** START DOCUMENT SECTION **
# Help me sex these fish pweez (pic heavy)



## Cory1990 (Jun 14, 2012)

Ok I can spell please but it gets your attention 

Anyways I got this peacock and a "electric blue" the peacock stays but the electric all day never leaves his/her side so help me out so I don't have breeding in my tank. 


Pics are crap but the peacock looks like he/she has 2 dots on fin. The EB has no visual spots on it. I think people call the spots eyes or something. But the EB is now starting to color up this past month so idk what's going on but the peacock chases it and won't leave the EB's side.


Pictures 
peacock









Giving chase









Crap of the EB 










EB crap picture










Peacock showing two dots










EB again camera shy 










Prolly the best one of the EB 










Peacock again loves the camera it's the superstar of the tank



















Let me know what you guys think. Should I let them breed or pull one from the tank? I'm sure there colors would look great but everyone on the cichlid forums say hybrids are not healthy. 

I'm asking here because some of the guys there are a holes so just let me know and if you guys need better pics let me know.


----------



## Betta man (Mar 25, 2011)

I personally don't like hybrids, and I hesitate to buy bettas which are half imbellis and splendens even though they are in the same family. Though I know little about cichlids, I'd say the peacock is a male. I'm guessing the eb is a female, but I know little about cichlids. They might already be hybrids, as petstores often have hybrids that are interbreed able.


----------



## emc7 (Jul 23, 2005)

The yellow peacock is obviously a male. the EB is likely a female, but you can't always tell as often only the "dominant" fish in the tank will show his male colors.
** END DOCUMENT SECTION **
**EXERCISE INSTRUCTIONS**
A. In the forum thread, why does emc7 say you can't always tell whether the EB is a female?
B. Copy the forum thread from "# Help me sex" to "the EB's side.".
** START PROVIDED DATA **
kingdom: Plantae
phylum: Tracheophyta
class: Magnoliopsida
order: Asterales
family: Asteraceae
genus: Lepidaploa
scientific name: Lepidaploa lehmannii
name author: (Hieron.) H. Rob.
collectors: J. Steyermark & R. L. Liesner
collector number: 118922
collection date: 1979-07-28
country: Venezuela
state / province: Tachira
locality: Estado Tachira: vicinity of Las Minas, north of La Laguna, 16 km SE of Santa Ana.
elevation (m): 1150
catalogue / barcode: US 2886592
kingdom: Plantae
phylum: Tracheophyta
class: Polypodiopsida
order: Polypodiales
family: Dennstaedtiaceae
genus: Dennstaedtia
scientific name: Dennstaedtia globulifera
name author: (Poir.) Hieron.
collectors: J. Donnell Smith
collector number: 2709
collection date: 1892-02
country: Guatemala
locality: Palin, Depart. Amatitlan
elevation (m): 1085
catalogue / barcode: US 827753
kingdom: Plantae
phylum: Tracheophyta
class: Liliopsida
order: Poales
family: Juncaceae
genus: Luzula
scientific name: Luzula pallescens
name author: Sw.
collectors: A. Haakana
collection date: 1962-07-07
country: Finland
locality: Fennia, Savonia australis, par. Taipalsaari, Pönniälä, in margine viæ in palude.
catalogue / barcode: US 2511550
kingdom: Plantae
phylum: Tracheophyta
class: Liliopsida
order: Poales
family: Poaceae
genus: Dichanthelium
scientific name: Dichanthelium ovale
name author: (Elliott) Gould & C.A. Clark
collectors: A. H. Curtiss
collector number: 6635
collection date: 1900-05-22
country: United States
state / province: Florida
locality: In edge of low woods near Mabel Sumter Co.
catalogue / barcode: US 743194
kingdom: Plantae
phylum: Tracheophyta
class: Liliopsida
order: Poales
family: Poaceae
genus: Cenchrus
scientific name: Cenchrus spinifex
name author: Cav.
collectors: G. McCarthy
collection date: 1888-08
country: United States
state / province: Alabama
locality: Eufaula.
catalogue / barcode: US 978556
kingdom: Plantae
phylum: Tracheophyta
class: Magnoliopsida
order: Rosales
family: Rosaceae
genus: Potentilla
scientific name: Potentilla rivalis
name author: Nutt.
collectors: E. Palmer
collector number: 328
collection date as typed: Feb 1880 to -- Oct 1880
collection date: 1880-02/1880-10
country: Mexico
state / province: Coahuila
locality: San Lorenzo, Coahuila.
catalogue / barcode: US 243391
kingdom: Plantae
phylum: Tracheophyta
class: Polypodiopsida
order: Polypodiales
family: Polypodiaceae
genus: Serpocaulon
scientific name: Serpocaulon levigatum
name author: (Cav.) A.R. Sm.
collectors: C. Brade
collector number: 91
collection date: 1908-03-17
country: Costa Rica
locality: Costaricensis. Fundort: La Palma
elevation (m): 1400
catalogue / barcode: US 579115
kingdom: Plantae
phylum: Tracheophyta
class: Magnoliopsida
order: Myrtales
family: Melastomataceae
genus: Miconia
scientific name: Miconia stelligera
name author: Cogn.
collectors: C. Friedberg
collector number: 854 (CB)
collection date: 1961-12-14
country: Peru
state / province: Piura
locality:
** END PROVIDED DATA **
**PER-TASK OUTPUTS**
A. Often only the "dominant" fish in the tank will show his male colors.

B.
# Help me sex these fish pweez (pic heavy)



## Cory1990 (Jun 14, 2012)

Ok I can spell please but it gets your attention 

Anyways I got this peacock and a "electric blue" the peacock stays but the electric all day never leaves his/her side so help me out so I don't have breeding in my tank. 


Pics are crap but the peacock looks like he/she has 2 dots on fin. The EB has no visual spots on it. I think people call the spots eyes or something. But the EB is now starting to color up this past month so idk what's going on but the peacock chases it and won't leave the EB's side.